We have had family reunions hosted here. The Sidney Fire Department had its annual picnic here. We have also had weddings. I provide a big canopy tent for those events
We do movie nights. We provide a glow-stick hayride, potluck dinners, ice cream socials, and a candy hunt. On Sunday mornings, we offer coffee and doughnuts. It's just a very kid-friendly, tucked-back-from-the-road place.
How did you get started in this line of work?
I am one of 10 kids. My husband is one of six. As children, we both camped with our families. We have five children of our own. We camped all our young adult lives.
My husband and I have worked for the same family-owned company in Massachusetts since high school. My husband is a district manager and I am an outside sales representative and packaging designer.
But we wanted our own business. When camping, we watched a campground owner escort some campers to their site, and my husband and I said, "That's going to be our business. We are going to own a campground."

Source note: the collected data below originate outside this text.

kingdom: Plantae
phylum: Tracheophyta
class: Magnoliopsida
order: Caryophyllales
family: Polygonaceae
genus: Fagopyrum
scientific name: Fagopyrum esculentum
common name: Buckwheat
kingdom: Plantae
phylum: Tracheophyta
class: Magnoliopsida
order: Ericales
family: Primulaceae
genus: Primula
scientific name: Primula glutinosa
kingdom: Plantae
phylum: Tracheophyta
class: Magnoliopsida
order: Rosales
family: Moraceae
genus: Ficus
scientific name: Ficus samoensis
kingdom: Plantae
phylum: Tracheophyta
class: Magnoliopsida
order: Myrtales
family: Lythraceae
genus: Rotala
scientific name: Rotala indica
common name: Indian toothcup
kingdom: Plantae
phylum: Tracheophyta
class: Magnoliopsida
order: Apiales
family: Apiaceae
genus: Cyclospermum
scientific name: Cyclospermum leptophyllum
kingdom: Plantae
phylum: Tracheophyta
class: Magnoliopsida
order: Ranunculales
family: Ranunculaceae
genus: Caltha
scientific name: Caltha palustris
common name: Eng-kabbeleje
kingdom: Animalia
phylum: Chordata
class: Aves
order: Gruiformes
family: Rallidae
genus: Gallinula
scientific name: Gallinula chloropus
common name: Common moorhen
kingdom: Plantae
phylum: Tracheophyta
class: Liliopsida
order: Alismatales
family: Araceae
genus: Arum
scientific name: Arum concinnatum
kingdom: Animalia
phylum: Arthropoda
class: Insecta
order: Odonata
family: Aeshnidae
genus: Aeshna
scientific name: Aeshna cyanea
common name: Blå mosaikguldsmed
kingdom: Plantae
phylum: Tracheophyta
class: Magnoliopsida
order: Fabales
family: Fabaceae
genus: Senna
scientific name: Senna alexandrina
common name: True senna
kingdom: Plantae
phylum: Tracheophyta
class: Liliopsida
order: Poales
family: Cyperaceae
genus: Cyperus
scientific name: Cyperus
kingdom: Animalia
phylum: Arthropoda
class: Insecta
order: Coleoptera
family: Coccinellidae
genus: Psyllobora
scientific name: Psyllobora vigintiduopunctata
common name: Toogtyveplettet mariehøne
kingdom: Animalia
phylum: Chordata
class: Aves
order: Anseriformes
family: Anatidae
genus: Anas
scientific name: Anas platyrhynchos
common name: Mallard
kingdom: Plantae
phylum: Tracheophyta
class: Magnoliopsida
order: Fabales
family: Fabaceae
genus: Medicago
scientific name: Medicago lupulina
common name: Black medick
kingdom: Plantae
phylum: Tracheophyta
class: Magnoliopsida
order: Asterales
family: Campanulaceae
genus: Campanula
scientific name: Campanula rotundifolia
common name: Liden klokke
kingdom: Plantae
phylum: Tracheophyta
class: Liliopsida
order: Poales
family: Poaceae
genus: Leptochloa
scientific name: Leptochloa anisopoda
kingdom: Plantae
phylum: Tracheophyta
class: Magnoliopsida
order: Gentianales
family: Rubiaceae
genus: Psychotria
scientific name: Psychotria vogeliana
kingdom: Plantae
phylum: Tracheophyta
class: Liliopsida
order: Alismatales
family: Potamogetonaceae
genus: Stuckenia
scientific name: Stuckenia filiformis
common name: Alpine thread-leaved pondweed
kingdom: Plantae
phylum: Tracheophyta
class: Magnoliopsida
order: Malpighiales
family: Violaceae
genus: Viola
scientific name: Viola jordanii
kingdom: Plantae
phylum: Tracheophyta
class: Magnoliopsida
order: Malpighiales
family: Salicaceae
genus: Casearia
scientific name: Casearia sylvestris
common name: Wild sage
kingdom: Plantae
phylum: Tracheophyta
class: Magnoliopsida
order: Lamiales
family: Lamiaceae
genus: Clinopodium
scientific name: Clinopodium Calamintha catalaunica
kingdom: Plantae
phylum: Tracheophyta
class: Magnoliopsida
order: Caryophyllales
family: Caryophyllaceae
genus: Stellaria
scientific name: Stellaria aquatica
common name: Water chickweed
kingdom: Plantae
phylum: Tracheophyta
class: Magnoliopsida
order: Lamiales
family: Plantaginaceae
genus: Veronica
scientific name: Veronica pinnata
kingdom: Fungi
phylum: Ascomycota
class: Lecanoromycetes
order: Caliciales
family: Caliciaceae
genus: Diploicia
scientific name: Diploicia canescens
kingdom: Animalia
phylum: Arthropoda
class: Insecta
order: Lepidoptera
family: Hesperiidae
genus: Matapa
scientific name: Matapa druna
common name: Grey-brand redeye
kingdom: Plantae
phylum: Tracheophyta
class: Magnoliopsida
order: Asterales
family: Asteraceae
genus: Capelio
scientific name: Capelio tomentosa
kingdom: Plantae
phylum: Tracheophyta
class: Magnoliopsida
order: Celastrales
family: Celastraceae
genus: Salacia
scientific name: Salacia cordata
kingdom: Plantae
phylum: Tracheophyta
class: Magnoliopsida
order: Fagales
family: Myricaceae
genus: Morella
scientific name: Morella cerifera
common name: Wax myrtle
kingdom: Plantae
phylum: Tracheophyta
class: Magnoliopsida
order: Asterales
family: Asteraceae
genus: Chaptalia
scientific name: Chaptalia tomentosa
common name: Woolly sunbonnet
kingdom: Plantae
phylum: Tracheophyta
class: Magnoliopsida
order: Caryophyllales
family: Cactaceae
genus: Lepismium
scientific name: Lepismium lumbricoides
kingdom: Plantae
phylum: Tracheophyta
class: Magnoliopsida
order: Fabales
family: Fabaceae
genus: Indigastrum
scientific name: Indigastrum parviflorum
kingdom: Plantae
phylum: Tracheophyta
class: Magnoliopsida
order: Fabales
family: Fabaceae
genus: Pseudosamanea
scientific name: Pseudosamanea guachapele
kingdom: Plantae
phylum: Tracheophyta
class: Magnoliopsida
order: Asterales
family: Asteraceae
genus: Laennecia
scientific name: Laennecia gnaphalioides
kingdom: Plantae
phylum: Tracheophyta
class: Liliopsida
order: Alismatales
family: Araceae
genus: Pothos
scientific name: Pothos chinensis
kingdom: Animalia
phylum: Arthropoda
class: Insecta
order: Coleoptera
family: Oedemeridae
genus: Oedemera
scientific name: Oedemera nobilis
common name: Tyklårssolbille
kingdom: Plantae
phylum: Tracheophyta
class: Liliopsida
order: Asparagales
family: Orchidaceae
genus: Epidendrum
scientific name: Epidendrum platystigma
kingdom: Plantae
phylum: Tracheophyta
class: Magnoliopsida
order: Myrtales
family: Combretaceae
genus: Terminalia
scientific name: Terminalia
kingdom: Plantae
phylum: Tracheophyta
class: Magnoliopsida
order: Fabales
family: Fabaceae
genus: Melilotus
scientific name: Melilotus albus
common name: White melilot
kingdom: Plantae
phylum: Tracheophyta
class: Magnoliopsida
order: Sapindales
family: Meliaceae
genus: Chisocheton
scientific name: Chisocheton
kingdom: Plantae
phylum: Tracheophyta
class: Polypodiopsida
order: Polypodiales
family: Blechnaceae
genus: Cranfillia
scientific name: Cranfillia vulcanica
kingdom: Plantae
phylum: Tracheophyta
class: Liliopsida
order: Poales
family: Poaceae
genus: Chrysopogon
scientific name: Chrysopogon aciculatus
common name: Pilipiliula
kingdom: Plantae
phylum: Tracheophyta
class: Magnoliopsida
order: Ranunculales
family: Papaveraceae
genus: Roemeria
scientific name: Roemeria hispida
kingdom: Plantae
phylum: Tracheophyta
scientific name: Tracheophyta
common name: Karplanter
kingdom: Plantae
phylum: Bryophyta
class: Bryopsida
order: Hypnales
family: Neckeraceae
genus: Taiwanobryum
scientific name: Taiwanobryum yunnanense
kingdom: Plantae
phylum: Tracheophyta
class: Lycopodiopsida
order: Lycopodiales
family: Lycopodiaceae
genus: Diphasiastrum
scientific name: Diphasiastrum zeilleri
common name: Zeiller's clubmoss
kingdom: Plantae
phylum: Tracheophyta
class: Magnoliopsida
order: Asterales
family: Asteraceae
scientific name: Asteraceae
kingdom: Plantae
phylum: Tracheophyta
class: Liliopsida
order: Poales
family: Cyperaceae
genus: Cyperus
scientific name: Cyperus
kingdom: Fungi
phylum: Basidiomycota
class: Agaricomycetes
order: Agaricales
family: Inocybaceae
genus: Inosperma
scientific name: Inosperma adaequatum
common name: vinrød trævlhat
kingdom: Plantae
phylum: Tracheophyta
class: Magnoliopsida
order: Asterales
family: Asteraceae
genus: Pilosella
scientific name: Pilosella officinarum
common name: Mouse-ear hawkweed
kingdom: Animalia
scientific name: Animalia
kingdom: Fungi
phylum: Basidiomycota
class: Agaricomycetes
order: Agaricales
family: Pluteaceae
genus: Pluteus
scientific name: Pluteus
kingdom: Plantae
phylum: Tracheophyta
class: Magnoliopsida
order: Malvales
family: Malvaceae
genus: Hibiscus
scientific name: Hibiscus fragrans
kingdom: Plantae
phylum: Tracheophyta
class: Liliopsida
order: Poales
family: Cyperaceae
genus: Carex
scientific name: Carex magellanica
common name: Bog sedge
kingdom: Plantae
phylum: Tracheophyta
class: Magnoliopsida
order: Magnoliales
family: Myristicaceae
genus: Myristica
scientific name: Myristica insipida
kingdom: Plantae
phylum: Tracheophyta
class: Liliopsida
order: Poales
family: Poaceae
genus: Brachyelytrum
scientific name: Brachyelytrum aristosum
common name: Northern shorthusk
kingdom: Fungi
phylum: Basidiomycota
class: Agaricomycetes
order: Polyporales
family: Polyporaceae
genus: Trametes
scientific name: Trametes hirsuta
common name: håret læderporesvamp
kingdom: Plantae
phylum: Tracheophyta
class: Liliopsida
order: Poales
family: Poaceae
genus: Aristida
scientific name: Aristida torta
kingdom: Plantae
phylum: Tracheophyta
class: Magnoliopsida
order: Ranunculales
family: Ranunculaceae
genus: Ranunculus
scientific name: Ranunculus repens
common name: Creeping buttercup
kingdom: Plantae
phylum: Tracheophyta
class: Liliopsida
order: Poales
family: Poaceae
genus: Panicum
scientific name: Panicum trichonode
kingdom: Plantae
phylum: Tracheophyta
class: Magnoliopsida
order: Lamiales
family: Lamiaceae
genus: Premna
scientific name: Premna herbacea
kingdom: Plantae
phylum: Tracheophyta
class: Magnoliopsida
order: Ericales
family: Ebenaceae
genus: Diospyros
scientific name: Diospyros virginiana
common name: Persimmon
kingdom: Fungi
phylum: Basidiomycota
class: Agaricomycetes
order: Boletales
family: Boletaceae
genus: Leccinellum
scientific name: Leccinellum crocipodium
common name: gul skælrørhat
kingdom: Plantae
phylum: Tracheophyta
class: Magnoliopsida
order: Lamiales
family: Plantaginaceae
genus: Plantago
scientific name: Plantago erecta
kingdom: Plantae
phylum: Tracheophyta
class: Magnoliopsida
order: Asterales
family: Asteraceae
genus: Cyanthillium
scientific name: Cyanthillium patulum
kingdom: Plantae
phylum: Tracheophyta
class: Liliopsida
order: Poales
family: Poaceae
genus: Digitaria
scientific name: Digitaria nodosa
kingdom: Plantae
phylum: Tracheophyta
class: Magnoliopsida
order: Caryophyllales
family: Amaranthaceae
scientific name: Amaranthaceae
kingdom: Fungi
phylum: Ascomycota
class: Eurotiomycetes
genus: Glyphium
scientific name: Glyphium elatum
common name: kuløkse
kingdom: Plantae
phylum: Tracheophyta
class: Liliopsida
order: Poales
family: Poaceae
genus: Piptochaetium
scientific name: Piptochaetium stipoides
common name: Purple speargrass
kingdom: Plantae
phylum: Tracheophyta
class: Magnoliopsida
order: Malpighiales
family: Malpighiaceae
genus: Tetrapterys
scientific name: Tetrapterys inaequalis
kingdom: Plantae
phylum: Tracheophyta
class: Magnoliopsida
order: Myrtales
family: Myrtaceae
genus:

We had just qualified to become KOA owners. We were visiting my brother in Tully, and (KOA) e-mailed us when we were visiting my brother. This campground was for sale, and we visited it on our way home. The place was beautiful _ well-kept and priced right.
Where do you see this business in five years?
In five years, we hope to expand up to the entire 14 acres with more cabins and maybe a small water park, and then have cabins with kitchens. That's our dream.
What have you learned from your work?
If you put your hard work and pride into your business, your guests truly appreciate it. They truly appreciate coming to a clean, quiet, safe environment.
What is the most challenging part of what you do?
Probably the upkeep, but not so much the day-to-day upkeep. For instance, last year we had to replace a hot water heater.
In 2006, during the flood, our entrance was destroyed, three cabins were under water, we lost about 10 feet of real estate and the entire campground was flooded. We lost the whole season, and we had to refund some campers' money.
And then there were (Hurricane) Irene and (Tropical Storm) Lee last year. But we've replaced everything. We're still kicking and in good shape.
The most enjoyable?
Giving people a good place to stay and talking with the different people.
What sets you apart from your competitors?
We are very affordable. We offer a wide range of amenities. Our seasonal rate is the lowest in the area. My staff's goal is to make the guests' experience the best stay they've ever had at a campground. On weekends, we look at who's coming in and we plan activities accordingly.
What advice would you give to someone trying to enter your field of work?
Two things: The most important thing is to use your resources and get as much help as you can. Utilize your resources as much as you can in your area.
Also, do not make any large monetary investments (in the business) for the first five years. Get a feel for what it is in your area that is needed first.